Procedimento elitista
Cerca de 8% dos casais do mundo são inférteis. De acordo com Bahamondes, entre os fatores que causam infertilidade feminina estão as complicações de abortos realizados em situação precária e a obstrução de trompas provocada por doenças sexualmente transmissíveis (DST), enfermidades mais comuns entre mulheres de baixa renda. Já a endometriose, que também pode causar infertilidade, afeta com mais frequência mulheres de maior poder aquisitivo, por motivos ainda desconhecidos. A obstrução dos condutos deferentes, que pode provocar a falta total de espermatozoides e também tem entre suas causas as DST, é uma das principais razões da infertilidade masculina – com maior prevalência entre homens pobres. “Pessoas com maior poder aquisitivo têm como consultar e pagar por tratamentos, enquanto os que possuem poucos recursos financeiros, além de apresentar maior prevalência, sequer conseguem agendar uma consulta para obter um diagnóstico e identificar a causa da infertilidade”, observa Bahamondes. Segundo ele, no Brasil, 95% dos tratamentos de reprodução assistida são acessíveis apenas a pessoas em boa situação econômica.

Questão de saúde pública
“Embora seja possível realizar o procedimento pelo Sistema Único de Saúde (SUS), apenas alguns centros universitários oferecem tratamento gratuito para a reprodução assistida”, ressalta Sandra Garcia, coordenadora do Núcleo de População e Sociedade do Centro Brasileiro de Análise e Planejamento (Cebrap). Segundo a pesquisadora, em instituições como o Hospital das Clínicas, em São Paulo, as filas são longas e a espera pode levar até quatro anos. “Até os 25 anos, as chances de uma mulher engravidar com o auxílio dessas técnicas são de 30%. Depois dos 40 anos, caem para 10%”, explica Sandra. Entre 2010 e 2014, ela desenvolveu o projeto de pesquisa “Reprodução assistida no Brasil: Aspectos sociodemográficos e desafios para as políticas públicas” e identificou o início do crescimento da importação de sêmen dos Estados Unidos. Em relação à doação de óvulos no Brasil, embora a remuneração das doadoras não seja permitida, a pesquisadora afirma que elas recebem uma ajuda de custo que varia entre R$ 1 mil e R$ 2 mil por procedimento realizado.

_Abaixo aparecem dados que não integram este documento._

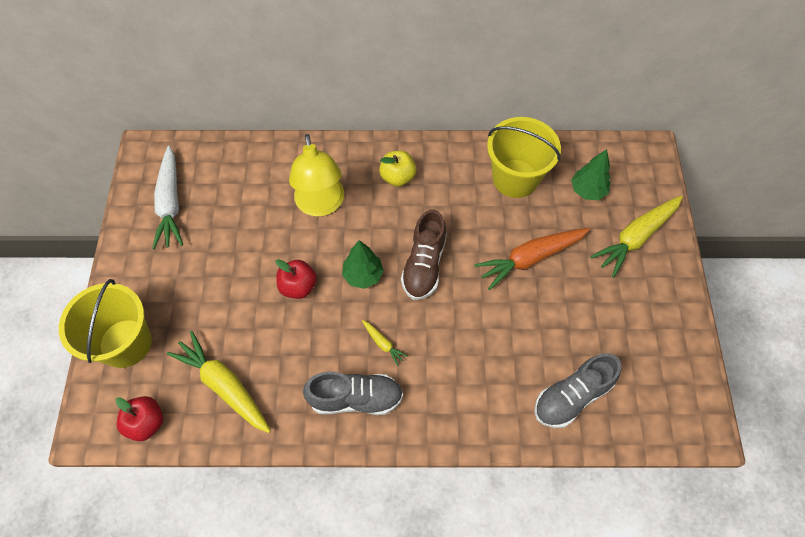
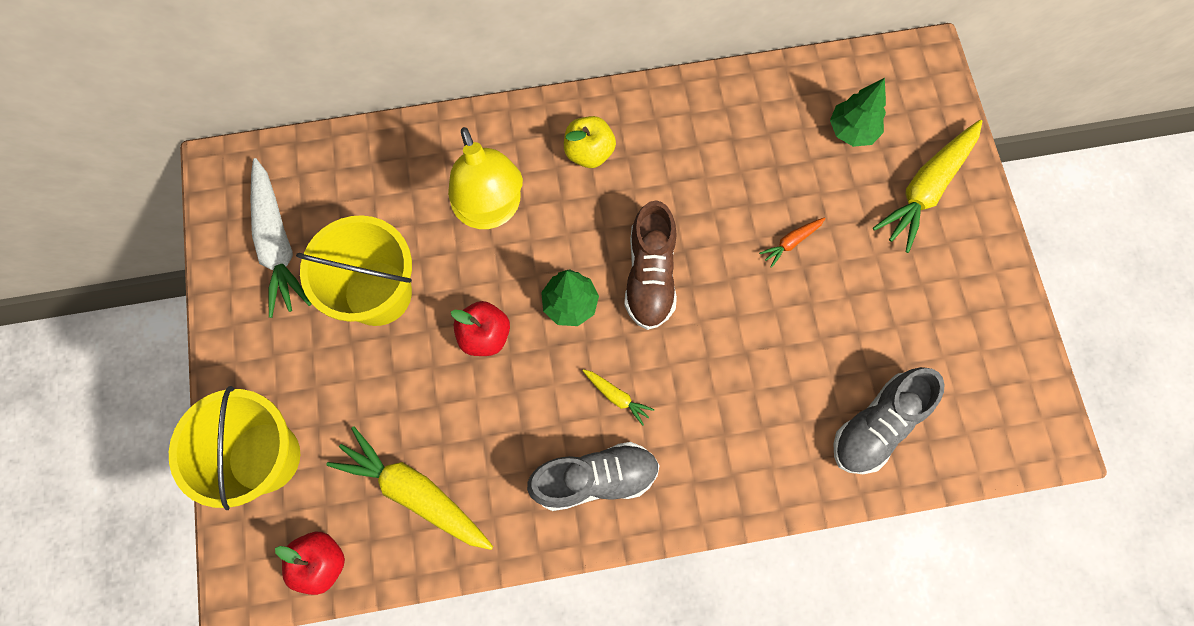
camera: 10 degrees left, 10 degrees up
orange carrot [474,228,590,290] -> orange carrot [759,217,825,268], size x0.46
yellow bucket [487,117,561,198] -> yellow bucket moved to [296,215,412,326]

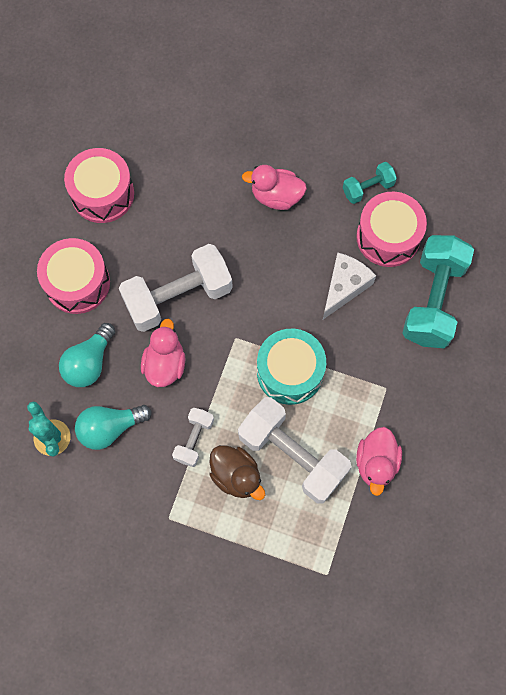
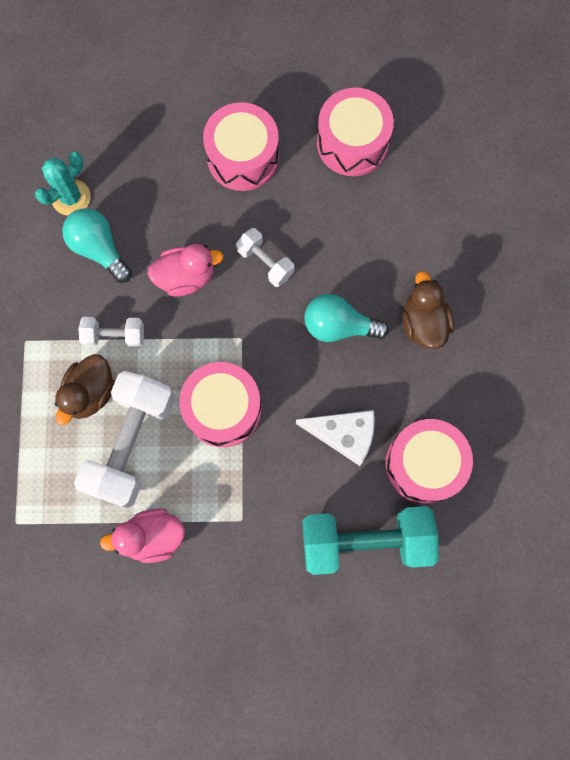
camera: 70 degrees right, 5 degrees up
turquoise light bulb [59,323,115,387] -> turquoise light bulb moved to [304,294,389,342]
white dumbbell [119,244,233,332] -> white dumbbell [236,228,294,287], size x0.50
pink duck [242,165,307,210] -> brown duck [403,271,454,349]
turquoise drum [257,329,326,405] -> pink drum [179,362,261,447]
turquoise dumbbell [343,162,397,204] -> none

Para ela, o direito à reprodução deveria ser tratado como questão de saúde pública, na medida em que a taxa de fecundidade do país vem caindo. “As inovações acontecem cada vez mais rápido e o Estado precisa participar do processo de regulamentação do mercado, realizando um debate público que permita nortear o desenvolvimento de uma legislação específica, que considere as inovações tecnológicas e socioculturais”, conclui.

Projeto
Tecnologias reprodutivas e (in)fertilidade: Regulação, mercado e direitos (2016-2018) (nº 15/20543-4); Modalidade Auxílio à Pesquisa – Regular; Pesquisadora responsável Rosana Machin Barbosa (USP); Investimento R$ 40.848,43.